Rumour has it that the Mexican team approached HSBC bank’s Latin American branch for sponsorship, but discovered that unless they wanted to launder the proceeds of taking a tonne of marihuana to London, the bank wasn’t interested. Cannabis is a banned substance for Olympic athletes. Organisers take a strict line against performance enhancing drugs, as they fear that all those late night dashes to stock up on ciggy papers and chocolate before the corner shop shuts might give stoned athletes a competitive edge.
Austerity also led to cuts in the Spanish team after the cash strapped Spanish government couldn’t find a bank to lend it the money and was forced to offer collateral instead. Spain will now be represented in the equestrian events by a half-built apartment block in Málaga. Spanish Prime Minister Mariano Rajoy hopes the squad can bring back as many medals as possible, as he plans to melt them down and use them as currency.
Only Team GB is bigger than the squad which went to Beijing, there are almost twice as many British competitors this time round. So when the BBC starts to crow about Britain’s greater medal haul this time, you’ll know why – there’s double the number of British athletes up against fewer competitors. There has been speculation about the number of medals Team GB will win, but it’s already been decided that Chelsea’s John Terry will be collecting every one of them.
But austerity cuts have affected the UK’s contribution to the Games too. Last minute changes had to be made to the opening ceremony. David Beckham was ruled out from officially launching the Games after an incident at rehearsals. He began his speech saying Oh Oh Oh Oh Oh, and had to be told he was reading out the Olympic rings.
Danny Boyle, director of the proceedings, originally wanted the opening ceremony to feature 4,000 dancing nurses in celebration of the NHS, but the budget was slashed and he was only offered 1000 untrained private company careworkers on the minimum wage, half of whom didn’t show up.
A design rethink was prompted. It was rumoured that instead viewers would be treated to a confetti shower of PFI contracts while Alistair Darling and Gordon Brown flipped houses and former Cabinet ministers who are now directors of defence companies abseiled into a mountain of expensive soft furnishings that MPs claimed on expenses. Sadly it did not come to pass.
The Games have not succeeded in making Scots feel more British. The Games haven’t even achieved their stated goal of increasing public participation in sport in a nation of couch-potatoes. Originally it was claimed that 1 million people would be so inspired by the sight of someone they’ve never heard of winning a bronze medal in archery that they’d get up off their big fat behinds and jog down to the pub. But according to a survey by Sport England, there has been no increase in sports participation as a result of the Games.
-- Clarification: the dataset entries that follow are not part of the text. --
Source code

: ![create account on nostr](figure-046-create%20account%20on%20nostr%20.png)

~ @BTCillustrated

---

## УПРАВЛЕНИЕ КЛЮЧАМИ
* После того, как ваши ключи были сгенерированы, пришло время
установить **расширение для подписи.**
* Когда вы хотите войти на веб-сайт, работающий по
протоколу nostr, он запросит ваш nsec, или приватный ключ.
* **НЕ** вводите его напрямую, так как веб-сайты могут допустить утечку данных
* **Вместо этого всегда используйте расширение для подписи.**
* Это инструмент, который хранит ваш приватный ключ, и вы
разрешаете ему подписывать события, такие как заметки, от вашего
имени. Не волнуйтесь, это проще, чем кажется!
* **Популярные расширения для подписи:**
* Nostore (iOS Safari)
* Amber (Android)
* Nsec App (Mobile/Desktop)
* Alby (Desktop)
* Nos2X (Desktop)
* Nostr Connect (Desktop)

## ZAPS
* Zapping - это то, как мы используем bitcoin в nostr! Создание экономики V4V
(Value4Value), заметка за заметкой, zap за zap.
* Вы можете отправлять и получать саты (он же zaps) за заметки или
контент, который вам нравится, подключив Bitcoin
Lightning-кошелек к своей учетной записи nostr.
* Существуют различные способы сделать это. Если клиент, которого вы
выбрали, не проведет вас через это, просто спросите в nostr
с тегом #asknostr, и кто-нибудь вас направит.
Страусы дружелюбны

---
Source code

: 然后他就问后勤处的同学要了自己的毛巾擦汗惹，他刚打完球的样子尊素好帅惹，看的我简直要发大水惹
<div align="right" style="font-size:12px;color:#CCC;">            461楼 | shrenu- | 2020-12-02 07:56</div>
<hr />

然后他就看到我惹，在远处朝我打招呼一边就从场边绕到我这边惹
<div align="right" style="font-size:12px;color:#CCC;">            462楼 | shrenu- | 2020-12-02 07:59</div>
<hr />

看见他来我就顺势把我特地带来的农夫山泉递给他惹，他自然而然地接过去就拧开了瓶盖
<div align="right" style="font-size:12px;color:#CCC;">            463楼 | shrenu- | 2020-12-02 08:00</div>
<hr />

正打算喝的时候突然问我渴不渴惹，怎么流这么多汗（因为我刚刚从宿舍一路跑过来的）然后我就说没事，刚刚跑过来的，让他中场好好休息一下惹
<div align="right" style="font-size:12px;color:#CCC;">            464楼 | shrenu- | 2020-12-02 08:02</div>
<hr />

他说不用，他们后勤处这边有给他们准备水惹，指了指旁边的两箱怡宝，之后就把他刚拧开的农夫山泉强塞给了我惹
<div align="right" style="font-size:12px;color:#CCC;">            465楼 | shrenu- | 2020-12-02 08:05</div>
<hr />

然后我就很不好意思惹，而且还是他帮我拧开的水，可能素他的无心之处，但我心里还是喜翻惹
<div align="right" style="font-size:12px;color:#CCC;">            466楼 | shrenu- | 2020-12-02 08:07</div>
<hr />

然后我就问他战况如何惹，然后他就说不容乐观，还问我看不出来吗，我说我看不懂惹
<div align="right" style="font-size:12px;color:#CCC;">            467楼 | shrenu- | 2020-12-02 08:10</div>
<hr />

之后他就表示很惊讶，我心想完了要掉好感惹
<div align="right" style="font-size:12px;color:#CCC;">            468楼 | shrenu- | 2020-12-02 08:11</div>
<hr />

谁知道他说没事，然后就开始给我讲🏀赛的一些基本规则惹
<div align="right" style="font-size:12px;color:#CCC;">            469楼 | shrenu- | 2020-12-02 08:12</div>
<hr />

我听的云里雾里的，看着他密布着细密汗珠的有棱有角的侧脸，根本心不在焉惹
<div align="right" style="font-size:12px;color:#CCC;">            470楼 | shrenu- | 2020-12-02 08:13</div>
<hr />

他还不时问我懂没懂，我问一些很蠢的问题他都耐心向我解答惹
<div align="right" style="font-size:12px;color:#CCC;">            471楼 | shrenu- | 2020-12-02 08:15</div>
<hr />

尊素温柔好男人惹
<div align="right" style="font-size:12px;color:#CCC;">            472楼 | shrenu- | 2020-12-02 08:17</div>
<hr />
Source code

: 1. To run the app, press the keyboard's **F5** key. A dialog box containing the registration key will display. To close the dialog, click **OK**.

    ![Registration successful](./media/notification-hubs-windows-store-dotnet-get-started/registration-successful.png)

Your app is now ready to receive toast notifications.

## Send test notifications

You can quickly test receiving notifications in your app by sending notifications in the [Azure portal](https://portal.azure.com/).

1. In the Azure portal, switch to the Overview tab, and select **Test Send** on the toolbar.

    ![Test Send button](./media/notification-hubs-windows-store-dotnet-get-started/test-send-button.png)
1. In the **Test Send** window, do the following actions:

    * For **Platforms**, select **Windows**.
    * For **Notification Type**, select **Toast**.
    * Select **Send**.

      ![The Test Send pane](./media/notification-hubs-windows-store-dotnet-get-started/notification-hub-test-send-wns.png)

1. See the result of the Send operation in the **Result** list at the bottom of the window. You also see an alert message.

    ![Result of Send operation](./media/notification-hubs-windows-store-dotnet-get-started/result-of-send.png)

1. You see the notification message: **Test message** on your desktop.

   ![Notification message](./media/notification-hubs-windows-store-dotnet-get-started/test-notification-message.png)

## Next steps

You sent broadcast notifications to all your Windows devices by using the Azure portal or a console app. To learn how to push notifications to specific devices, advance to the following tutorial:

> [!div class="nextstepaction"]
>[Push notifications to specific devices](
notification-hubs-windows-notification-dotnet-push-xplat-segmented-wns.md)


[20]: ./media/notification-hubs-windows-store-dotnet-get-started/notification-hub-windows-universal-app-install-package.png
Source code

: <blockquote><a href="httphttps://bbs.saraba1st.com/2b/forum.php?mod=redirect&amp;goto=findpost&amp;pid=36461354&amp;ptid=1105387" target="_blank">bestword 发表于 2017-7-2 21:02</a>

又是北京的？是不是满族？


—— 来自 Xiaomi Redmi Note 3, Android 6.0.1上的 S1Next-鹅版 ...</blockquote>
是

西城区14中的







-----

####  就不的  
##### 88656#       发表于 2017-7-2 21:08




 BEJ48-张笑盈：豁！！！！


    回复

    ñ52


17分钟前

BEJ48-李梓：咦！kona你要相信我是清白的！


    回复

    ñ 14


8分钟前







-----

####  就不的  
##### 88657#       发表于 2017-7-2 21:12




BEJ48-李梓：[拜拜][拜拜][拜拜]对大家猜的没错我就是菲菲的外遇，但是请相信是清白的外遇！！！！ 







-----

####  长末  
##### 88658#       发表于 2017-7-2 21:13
The only lasting benefits are for the private sponsors and contractors.
The Olympics are a temporary and expensive distraction from banking sleaze, media corruption, and self-congratulatory politicians who are never held accountable. This week we also got the depressing news that Tony Blair is itching to get back into government, a bit like herpes. It’s the Westminster way.
It feels like the last hurrah of a dying system. We’ve got a couple of weeks of wall-to-wall Limp Icks to get through, but as soon as the Games are over, we’ll go back to forgetting that most Olympic sports even exist. By the time Scotland’s independence referendum takes place, all we’ll remember is the debt.